Requirement ▸ Please answer from the population analysis scenarios: in the research colony scenario, what is the laboratory assessing?

Supplied passage ▸
Common Population Analysis Scenarios
Conservation Programme Annual Assessment
Scenario: Endangered species programme assessing yearly progress.
Workflow:
- Generate annual population analysis
- Review demographics, genetics, growth trends
- Assess progress toward recovery goals
- Identify sustainability risks or opportunities
- Generate recommendations for upcoming breeding season
- Share report with participating institutions and conservation authorities
Outcome: Systematic annual evaluation ensuring programme effectiveness and coordination.
Breed Registry Membership Reporting
Scenario: Cattle breed association reporting to members.
Workflow:
- Analyse registered breeding population
- Calculate growth rates and breeding participation
- Assess genetic diversity and inbreeding trends
- Compare to breed standards and targets
- Generate annual report for membership
- Highlight high-performing bloodlines or genetics
Outcome: Transparent reporting supporting breeder confidence and breed improvement.
Research Colony Sustainability Check
Scenario: Laboratory assessing mouse strain viability.
Workflow:
- Evaluate breeding colony demographics
- Assess genetic consistency and drift
- Calculate replacement rates and colony sustainability
- Identify breeding capacity or genetic concerns
- Adjust breeding strategy if needed
Outcome: Maintained research reproducibility through sustainable colony management.
Multi-Institutional Coordination
Scenario: Zoo consortium planning breeding across facilities.
Workflow:
- Analyse complete population across all participating zoos
- Identify breeding capacity at each institution
- Assess genetic distribution and diversity across locations
- Generate breeding recommendations considering institutional capacity
- Coordinate breeding assignments across consortium
- Track outcomes updating population analysis
Outcome: Coordinated multi-institutional breeding maximising genetic diversity and programme success.

Data ▸

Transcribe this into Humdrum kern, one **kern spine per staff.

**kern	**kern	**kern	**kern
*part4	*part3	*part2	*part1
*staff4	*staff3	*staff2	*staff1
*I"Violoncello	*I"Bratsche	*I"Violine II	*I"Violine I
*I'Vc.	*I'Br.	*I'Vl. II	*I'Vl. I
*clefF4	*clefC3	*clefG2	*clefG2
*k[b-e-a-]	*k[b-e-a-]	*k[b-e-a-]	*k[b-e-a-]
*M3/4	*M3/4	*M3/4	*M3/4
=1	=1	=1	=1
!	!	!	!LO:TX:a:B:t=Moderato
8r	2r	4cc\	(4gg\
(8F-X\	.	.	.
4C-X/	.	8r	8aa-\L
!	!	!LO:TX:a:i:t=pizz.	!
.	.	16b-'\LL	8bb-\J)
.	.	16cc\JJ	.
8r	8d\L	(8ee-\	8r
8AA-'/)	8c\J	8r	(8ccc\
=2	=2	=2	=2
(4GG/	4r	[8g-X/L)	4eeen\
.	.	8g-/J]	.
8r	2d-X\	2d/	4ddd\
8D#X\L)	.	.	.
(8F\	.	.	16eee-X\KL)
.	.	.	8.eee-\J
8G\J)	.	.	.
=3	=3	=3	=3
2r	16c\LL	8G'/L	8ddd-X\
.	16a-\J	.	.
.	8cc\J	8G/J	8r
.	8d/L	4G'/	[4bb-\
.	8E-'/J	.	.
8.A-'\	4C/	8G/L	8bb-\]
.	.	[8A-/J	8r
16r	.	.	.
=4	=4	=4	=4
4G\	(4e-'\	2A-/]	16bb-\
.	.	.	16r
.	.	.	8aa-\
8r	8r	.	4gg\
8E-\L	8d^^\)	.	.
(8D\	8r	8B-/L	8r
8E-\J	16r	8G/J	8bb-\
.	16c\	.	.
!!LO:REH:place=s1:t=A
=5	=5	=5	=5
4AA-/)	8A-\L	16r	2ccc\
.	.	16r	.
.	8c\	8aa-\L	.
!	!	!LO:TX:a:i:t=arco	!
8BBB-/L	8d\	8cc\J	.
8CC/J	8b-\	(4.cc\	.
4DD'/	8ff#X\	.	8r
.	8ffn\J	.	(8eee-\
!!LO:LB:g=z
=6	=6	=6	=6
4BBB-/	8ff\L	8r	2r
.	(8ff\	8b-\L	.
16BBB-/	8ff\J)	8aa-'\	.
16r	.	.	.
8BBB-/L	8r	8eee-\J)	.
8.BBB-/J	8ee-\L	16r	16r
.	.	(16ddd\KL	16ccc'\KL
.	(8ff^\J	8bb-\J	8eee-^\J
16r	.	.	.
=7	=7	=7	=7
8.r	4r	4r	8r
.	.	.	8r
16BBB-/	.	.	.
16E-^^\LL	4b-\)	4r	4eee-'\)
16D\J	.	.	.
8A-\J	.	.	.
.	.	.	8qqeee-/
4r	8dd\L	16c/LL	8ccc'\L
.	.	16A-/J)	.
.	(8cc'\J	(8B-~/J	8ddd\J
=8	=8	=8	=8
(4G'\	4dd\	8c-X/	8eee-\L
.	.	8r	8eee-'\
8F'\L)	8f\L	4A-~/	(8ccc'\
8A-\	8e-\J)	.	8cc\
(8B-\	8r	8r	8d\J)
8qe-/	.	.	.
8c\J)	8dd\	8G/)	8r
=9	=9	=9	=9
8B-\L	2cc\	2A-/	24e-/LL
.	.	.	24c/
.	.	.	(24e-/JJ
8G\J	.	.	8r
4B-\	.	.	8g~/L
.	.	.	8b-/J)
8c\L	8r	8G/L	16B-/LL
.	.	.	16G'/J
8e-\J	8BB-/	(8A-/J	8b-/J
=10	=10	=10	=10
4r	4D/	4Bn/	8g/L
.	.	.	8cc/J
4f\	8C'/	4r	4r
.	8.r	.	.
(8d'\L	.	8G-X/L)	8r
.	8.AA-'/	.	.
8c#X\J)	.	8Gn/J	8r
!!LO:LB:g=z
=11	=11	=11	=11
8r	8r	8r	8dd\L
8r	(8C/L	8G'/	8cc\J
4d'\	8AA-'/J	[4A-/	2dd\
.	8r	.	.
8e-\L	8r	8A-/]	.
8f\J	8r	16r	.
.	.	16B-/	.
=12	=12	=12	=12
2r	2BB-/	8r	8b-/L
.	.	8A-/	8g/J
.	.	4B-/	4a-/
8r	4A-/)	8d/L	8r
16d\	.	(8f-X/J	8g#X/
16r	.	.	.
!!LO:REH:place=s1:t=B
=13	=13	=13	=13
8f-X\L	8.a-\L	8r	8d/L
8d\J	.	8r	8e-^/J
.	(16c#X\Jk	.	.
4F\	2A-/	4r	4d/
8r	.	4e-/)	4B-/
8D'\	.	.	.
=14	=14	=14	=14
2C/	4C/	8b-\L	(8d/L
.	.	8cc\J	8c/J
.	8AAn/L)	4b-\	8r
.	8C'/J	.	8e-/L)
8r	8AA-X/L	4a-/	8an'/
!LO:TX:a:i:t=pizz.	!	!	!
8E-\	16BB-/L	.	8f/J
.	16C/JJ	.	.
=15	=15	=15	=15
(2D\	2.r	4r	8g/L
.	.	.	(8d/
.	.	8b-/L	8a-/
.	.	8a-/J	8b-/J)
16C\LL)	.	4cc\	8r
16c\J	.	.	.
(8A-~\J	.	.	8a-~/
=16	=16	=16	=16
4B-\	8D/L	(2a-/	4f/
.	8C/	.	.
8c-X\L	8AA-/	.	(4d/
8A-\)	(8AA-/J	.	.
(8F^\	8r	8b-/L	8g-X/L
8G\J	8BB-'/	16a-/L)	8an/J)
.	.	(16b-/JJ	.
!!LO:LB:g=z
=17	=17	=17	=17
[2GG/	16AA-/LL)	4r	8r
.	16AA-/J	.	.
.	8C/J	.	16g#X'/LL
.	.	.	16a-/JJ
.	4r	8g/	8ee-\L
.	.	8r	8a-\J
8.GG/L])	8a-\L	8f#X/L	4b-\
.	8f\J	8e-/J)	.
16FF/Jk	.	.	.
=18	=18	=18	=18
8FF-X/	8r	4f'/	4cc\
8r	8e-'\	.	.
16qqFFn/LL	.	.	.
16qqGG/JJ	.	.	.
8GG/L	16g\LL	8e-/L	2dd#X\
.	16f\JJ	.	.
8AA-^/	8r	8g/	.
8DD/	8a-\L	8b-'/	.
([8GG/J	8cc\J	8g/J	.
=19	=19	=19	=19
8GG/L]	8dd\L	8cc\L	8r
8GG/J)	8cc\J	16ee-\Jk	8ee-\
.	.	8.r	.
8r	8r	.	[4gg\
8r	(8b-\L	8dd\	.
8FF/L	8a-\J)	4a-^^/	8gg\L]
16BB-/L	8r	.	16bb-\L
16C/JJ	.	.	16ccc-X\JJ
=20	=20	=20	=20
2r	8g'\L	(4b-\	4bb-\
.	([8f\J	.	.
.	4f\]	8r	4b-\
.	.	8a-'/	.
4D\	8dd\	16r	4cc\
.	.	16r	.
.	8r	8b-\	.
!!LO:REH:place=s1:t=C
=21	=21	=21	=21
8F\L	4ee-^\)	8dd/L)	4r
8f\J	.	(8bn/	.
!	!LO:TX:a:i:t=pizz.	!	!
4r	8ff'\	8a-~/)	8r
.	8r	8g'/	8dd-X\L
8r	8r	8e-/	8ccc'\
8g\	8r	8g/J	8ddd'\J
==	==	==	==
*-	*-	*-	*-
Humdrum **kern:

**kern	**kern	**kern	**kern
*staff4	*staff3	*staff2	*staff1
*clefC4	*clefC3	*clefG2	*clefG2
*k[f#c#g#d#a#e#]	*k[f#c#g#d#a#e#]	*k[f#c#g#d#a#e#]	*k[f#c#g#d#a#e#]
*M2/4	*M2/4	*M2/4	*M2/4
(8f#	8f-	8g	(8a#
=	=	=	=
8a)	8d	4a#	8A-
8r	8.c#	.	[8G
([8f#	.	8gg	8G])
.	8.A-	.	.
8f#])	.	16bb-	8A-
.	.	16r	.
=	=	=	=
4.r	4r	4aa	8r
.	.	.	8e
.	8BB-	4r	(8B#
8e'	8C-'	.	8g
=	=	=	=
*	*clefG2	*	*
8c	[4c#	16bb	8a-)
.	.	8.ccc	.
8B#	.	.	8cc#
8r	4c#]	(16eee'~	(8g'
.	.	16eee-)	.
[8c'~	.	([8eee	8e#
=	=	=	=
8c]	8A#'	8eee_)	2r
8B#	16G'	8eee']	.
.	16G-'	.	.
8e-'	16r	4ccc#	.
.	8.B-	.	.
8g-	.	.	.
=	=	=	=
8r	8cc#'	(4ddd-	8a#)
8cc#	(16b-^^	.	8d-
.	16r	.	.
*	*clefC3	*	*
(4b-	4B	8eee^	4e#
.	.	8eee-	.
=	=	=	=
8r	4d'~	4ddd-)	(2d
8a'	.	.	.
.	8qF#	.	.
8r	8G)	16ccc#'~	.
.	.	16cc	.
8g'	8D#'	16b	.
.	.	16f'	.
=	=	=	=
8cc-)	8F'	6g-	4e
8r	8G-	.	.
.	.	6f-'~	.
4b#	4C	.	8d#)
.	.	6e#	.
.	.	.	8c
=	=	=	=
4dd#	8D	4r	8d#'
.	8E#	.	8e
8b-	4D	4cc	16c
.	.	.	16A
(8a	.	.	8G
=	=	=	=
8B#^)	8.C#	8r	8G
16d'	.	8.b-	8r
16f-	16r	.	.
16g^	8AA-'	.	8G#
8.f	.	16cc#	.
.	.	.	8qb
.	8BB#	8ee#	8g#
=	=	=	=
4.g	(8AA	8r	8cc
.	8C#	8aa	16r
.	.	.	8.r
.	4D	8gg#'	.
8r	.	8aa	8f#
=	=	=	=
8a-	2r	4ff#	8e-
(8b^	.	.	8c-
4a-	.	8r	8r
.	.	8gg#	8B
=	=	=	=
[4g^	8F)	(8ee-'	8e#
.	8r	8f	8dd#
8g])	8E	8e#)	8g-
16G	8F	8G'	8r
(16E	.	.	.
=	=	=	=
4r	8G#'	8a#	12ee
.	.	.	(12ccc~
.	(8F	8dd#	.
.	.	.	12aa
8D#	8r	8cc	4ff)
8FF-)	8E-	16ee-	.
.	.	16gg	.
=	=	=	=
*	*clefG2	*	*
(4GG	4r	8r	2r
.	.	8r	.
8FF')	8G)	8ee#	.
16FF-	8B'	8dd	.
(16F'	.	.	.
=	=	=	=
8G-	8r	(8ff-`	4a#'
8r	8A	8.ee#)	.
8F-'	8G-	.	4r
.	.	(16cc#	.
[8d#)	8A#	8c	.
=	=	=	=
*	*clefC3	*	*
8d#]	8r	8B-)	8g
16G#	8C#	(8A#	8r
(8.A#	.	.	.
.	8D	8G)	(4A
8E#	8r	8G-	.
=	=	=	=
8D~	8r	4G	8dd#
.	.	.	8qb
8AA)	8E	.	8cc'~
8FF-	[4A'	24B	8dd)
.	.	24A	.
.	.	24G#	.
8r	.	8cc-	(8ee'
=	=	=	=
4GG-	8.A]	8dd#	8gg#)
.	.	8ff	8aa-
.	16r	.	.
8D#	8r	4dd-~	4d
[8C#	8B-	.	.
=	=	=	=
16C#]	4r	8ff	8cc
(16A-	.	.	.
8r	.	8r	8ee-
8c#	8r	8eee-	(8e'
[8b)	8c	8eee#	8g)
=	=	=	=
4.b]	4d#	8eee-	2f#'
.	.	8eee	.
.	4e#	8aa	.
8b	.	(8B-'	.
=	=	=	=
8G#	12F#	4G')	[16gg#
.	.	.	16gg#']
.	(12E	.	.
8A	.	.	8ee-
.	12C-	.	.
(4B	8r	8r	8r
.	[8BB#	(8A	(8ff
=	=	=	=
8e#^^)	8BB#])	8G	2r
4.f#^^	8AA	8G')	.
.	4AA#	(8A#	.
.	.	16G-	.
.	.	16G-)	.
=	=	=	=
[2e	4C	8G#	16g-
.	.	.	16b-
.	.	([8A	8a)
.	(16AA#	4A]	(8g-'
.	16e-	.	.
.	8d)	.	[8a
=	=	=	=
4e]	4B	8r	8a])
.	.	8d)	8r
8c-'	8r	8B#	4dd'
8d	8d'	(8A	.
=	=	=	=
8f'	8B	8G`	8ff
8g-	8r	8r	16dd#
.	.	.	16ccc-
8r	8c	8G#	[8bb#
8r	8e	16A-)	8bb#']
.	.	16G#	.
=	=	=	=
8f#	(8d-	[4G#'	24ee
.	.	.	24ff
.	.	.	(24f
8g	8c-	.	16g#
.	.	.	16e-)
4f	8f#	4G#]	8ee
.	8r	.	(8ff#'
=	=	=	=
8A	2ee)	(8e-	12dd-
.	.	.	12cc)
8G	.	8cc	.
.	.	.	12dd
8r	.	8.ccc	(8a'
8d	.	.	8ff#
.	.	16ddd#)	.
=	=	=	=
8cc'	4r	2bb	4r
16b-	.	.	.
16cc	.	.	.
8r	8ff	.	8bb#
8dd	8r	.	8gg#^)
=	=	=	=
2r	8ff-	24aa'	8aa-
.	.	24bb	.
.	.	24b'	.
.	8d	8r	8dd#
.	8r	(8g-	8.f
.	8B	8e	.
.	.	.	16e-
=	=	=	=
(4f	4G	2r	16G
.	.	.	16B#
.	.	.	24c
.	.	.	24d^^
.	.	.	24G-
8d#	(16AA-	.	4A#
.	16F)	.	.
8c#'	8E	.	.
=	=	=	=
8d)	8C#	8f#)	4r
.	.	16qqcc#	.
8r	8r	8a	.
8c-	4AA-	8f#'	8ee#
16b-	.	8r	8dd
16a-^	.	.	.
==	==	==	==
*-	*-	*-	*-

Expected answer ▸ Mouse strain viability.